--- What to do ---
Could you turn the text read from these records into a Markdown table with the columns "No." and "Line", one row per line, numbered in order and with blank lines left out? Leave the pictures out of the answer.

--- Record set ---
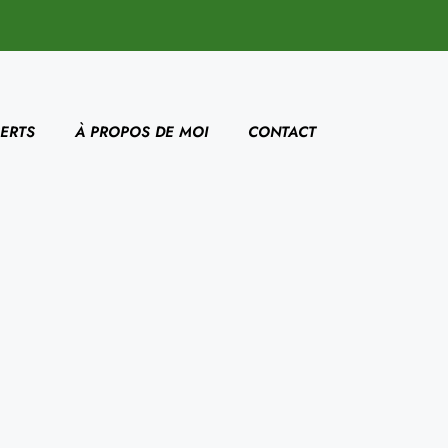
ERTS
À PROPOS DE MOI
CONTACT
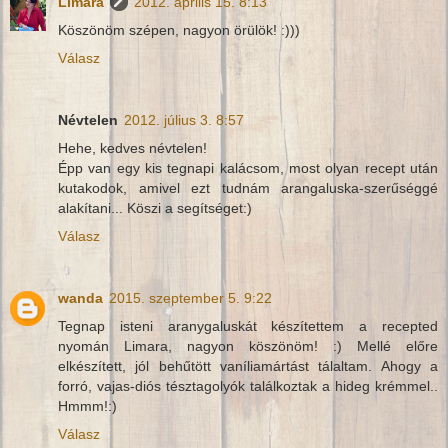
Limara
2012. április 15. 8:13
Köszönöm szépen, nagyon örülök! :)))
Válasz
Névtelen
2012. július 3. 8:57
Hehe, kedves névtelen!
Épp van egy kis tegnapi kalácsom, most olyan recept után
kutakodok, amivel ezt tudnám arangaluska-szerűséggé
alakítani... Köszi a segítséget:)
Válasz
wanda
2015. szeptember 5. 9:22
Tegnap isteni aranygaluskát készítettem a recepted
nyomán Limara, nagyon köszönöm! :) Mellé előre
elkészített, jól behűtött vaníliamártást tálaltam. Ahogy a
forró, vajas-diós tésztagolyók találkoztak a hideg krémmel..
Hmmm!:)
Válasz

--- Expected answer ---
| No. | Line |
|---|---|
| 1 | ERTS |
| 2 | À PROPOS DE MOI |
| 3 | CONTACT |
| 4 | Limara |
| 5 | 2012. április 15. 8:13 |
| 6 | Köszönöm szépen, nagyon örülök! :))) |
| 7 | Válasz |
| 8 | Névtelen |
| 9 | 2012. július 3. 8:57 |
| 10 | Hehe, kedves névtelen! |
| 11 | Épp van egy kis tegnapi kalácsom, most olyan recept után |
| 12 | kutakodok, amivel ezt tudnám arangaluska-szerűséggé |
| 13 | alakítani... Köszi a segítséget:) |
| 14 | Válasz |
| 15 | wanda |
| 16 | 2015. szeptember 5. 9:22 |
| 17 | Tegnap isteni aranygaluskát készítettem a recepted |
| 18 | nyomán Limara, nagyon köszönöm! :) Mellé előre |
| 19 | elkészített, jól behűtött vaníliamártást tálaltam. Ahogy a |
| 20 | forró, vajas-diós tésztagolyók találkoztak a hideg krémmel.. |
| 21 | Hmmm!:) |
| 22 | Válasz |